Given data:
------------------------
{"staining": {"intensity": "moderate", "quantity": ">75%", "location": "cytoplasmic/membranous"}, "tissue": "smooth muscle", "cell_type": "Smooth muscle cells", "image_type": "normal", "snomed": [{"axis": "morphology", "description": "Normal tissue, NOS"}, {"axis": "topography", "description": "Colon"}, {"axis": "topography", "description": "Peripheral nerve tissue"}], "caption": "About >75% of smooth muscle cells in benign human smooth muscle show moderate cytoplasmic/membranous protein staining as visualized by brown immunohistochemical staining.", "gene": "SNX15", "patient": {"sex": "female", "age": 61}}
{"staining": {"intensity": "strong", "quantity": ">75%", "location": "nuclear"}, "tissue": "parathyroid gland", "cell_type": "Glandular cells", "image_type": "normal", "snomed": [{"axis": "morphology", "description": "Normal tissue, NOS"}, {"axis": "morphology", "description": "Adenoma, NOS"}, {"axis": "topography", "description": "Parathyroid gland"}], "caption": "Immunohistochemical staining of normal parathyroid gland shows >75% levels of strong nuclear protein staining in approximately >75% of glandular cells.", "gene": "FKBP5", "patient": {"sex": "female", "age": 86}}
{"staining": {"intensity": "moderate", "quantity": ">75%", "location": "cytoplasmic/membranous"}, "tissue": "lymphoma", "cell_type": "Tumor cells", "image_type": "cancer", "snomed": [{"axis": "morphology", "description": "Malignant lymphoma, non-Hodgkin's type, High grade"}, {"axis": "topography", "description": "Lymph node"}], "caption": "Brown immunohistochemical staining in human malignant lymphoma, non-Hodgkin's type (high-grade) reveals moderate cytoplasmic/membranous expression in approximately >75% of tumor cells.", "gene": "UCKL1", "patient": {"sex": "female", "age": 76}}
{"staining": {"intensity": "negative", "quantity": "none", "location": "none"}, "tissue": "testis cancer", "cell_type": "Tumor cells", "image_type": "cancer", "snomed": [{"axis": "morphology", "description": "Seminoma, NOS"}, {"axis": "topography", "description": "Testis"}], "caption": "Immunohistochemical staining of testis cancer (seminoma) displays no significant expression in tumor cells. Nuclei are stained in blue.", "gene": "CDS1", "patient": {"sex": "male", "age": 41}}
------------------------
Exercise: Repeat each line above exactly as written.

Result for this task:
{"staining": {"intensity": "moderate", "quantity": ">75%", "location": "cytoplasmic/membranous"}, "tissue": "smooth muscle", "cell_type": "Smooth muscle cells", "image_type": "normal", "snomed": [{"axis": "morphology", "description": "Normal tissue, NOS"}, {"axis": "topography", "description": "Colon"}, {"axis": "topography", "description": "Peripheral nerve tissue"}], "caption": "About >75% of smooth muscle cells in benign human smooth muscle show moderate cytoplasmic/membranous protein staining as visualized by brown immunohistochemical staining.", "gene": "SNX15", "patient": {"sex": "female", "age": 61}}
{"staining": {"intensity": "strong", "quantity": ">75%", "location": "nuclear"}, "tissue": "parathyroid gland", "cell_type": "Glandular cells", "image_type": "normal", "snomed": [{"axis": "morphology", "description": "Normal tissue, NOS"}, {"axis": "morphology", "description": "Adenoma, NOS"}, {"axis": "topography", "description": "Parathyroid gland"}], "caption": "Immunohistochemical staining of normal parathyroid gland shows >75% levels of strong nuclear protein staining in approximately >75% of glandular cells.", "gene": "FKBP5", "patient": {"sex": "female", "age": 86}}
{"staining": {"intensity": "moderate", "quantity": ">75%", "location": "cytoplasmic/membranous"}, "tissue": "lymphoma", "cell_type": "Tumor cells", "image_type": "cancer", "snomed": [{"axis": "morphology", "description": "Malignant lymphoma, non-Hodgkin's type, High grade"}, {"axis": "topography", "description": "Lymph node"}], "caption": "Brown immunohistochemical staining in human malignant lymphoma, non-Hodgkin's type (high-grade) reveals moderate cytoplasmic/membranous expression in approximately >75% of tumor cells.", "gene": "UCKL1", "patient": {"sex": "female", "age": 76}}
{"staining": {"intensity": "negative", "quantity": "none", "location": "none"}, "tissue": "testis cancer", "cell_type": "Tumor cells", "image_type": "cancer", "snomed": [{"axis": "morphology", "description": "Seminoma, NOS"}, {"axis": "topography", "description": "Testis"}], "caption": "Immunohistochemical staining of testis cancer (seminoma) displays no significant expression in tumor cells. Nuclei are stained in blue.", "gene": "CDS1", "patient": {"sex": "male", "age": 41}}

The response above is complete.